IPPR has published a manifesto for change ahead of June’s General Election.


Although Brexit will dominate much of the public debate over the next five weeks, the new government will also have to tackle mounting pressures facing our economy and society. IPPR also argues that all political parties will need to acknowledge that taxes will have to rise in the next parliament.


The manifesto sets out recommendations for change that all political parties could sign up to:


  • Negotiate a ‘Progressive Brexit’ that prioritises close UK-EU trade links in goods and services, maintains employment and consumer rights, and develops a new UK-EU agreement that seeks to gain greater control over migration;
  • Create a hypothecated ‘NHS Tax’ by raising income tax and national insurance for the highest paid to provide a further £3.9 billion a year to tackle the funding crisis in the NHS, and reform pensions tax relief to deliver a £3 billion a year cash boost to social care;
  • Guarantee a universal entitlement to free childcare for all those aged between two and four and greater paternity rights for working dads;
  • Introduce a new ‘Skills Levy’ to boost employer investment in skills and lifelong learning and a youth guarantee for 18–21-year-olds that offers education, training and intensive support to get into work;
  • Develop an active, place-based industrial strategy with powers devolved to strong regional and sub-regional institutions;
  • Introduce a five year ‘family tenancy’ for renters and give local areas the power to build more homes by devolving a share of stamp duty and freeing councils to borrow to build.


Miatta Fahnbulleh, IPPR director of research, said, “In this manifesto IPPR is setting out a series of practical and progressive recommendations for change. We hope they will be useful to all political parties in setting out how they will deliver the kind of change Britain needs to deal with the mounting pressures it faces.


“Many of these ideas will be controversial, but in policy terms more of the same from our political parties just won’t be enough for the UK. Throughout this election and into the coming Parliament IPPR will continue to find the evidence, and make the case for real progressive change.”

### Exercise requirements
A: Reproduce the passage of the IPPR manifesto excerpt that begins at the words "Although Brexit will" and ends after the words "the next parliament.".
B: According to the IPPR manifesto excerpt, how much extra money per year would the proposed "NHS Tax" raise for the NHS?

### Information provided
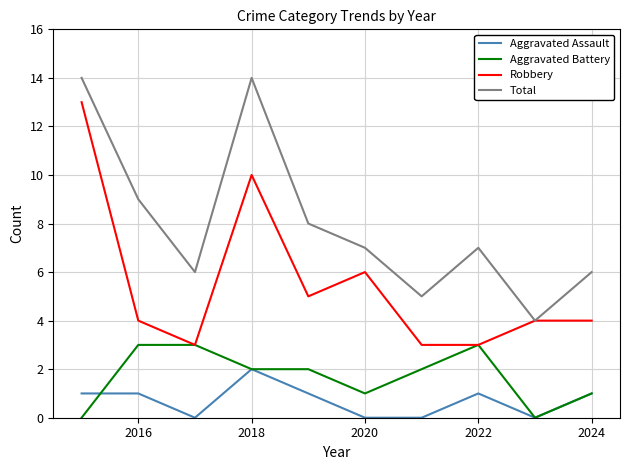

True or false: Robbery and Aggravated Assault intersect in this chart.

False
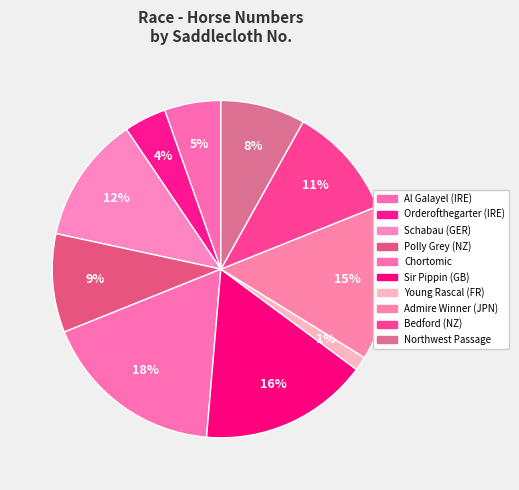

What percentage is the Al Galayel (IRE) slice, to the nearest percent?

5%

### Replies
A:
Although Brexit will dominate much of the public debate over the next five weeks, the new government will also have to tackle mounting pressures facing our economy and society. IPPR also argues that all political parties will need to acknowledge that taxes will have to rise in the next parliament.

B: £3.9 billion a year.